- **Task objective**
Reproduce every line from the one containing "Schlagworte zum Thema" down to the end of the records, both included, keeping each line unchanged.

──────────────────────────────

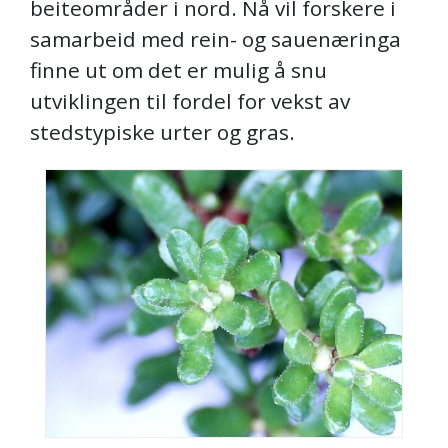
beiteområder i nord. Nå vil forskere i
samarbeid med rein- og sauenæringa
finne ut om det er mulig å snu
utviklingen til fordel for vekst av
stedstypiske urter og gras.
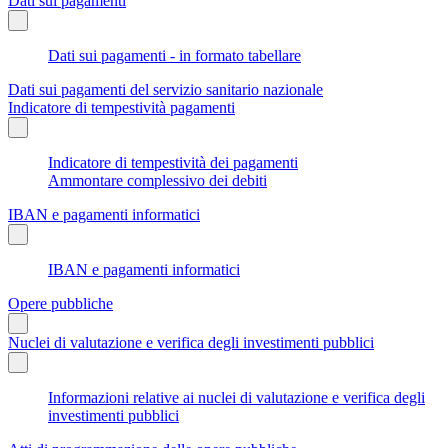
Dati sui pagamenti
Dati sui pagamenti - in formato tabellare
Dati sui pagamenti del servizio sanitario nazionale
Indicatore di tempestività pagamenti
Indicatore di tempestività dei pagamenti
Ammontare complessivo dei debiti
IBAN e pagamenti informatici
IBAN e pagamenti informatici
Opere pubbliche
Nuclei di valutazione e verifica degli investimenti pubblici
Informazioni relative ai nuclei di valutazione e verifica degli
investimenti pubblici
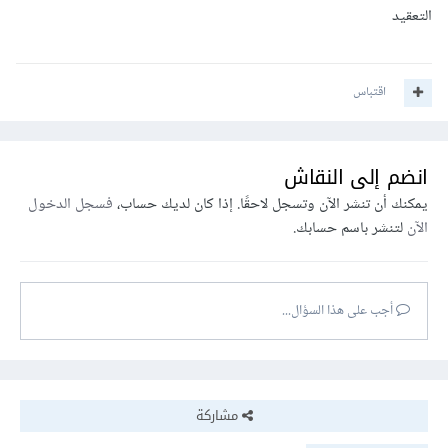
التعقيد
اقتباس
انضم إلى النقاش
يمكنك أن تنشر الآن وتسجل لاحقًا. إذا كان لديك حساب،
فسجل الدخول
الآن
لتنشر باسم حسابك.
أجب على هذا السؤال...
مشاركة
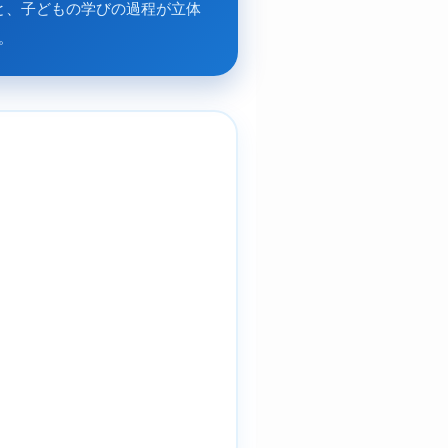
と、子どもの学びの過程が立体
。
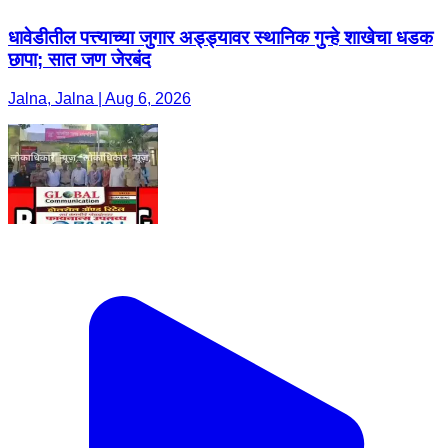
धावेडीतील पत्त्याच्या जुगार अड्ड्यावर स्थानिक गुन्हे शाखेचा धडक
छापा; सात जण जेरबंद
Jalna, Jalna | Aug 6, 2026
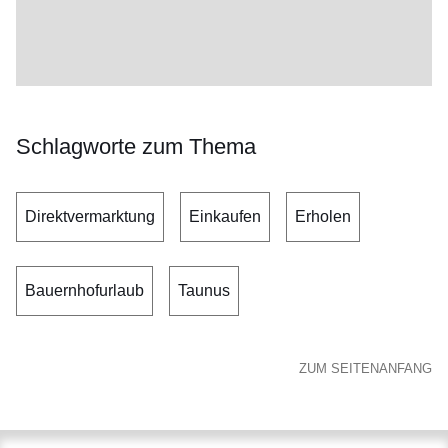
Schlagworte zum Thema
Direktvermarktung
Einkaufen
Erholen
Bauernhofurlaub
Taunus
ZUM SEITENANFANG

──────────────────────────────

- **Output for this exercise**
Schlagworte zum Thema
Direktvermarktung
Einkaufen
Erholen
Bauernhofurlaub
Taunus
ZUM SEITENANFANG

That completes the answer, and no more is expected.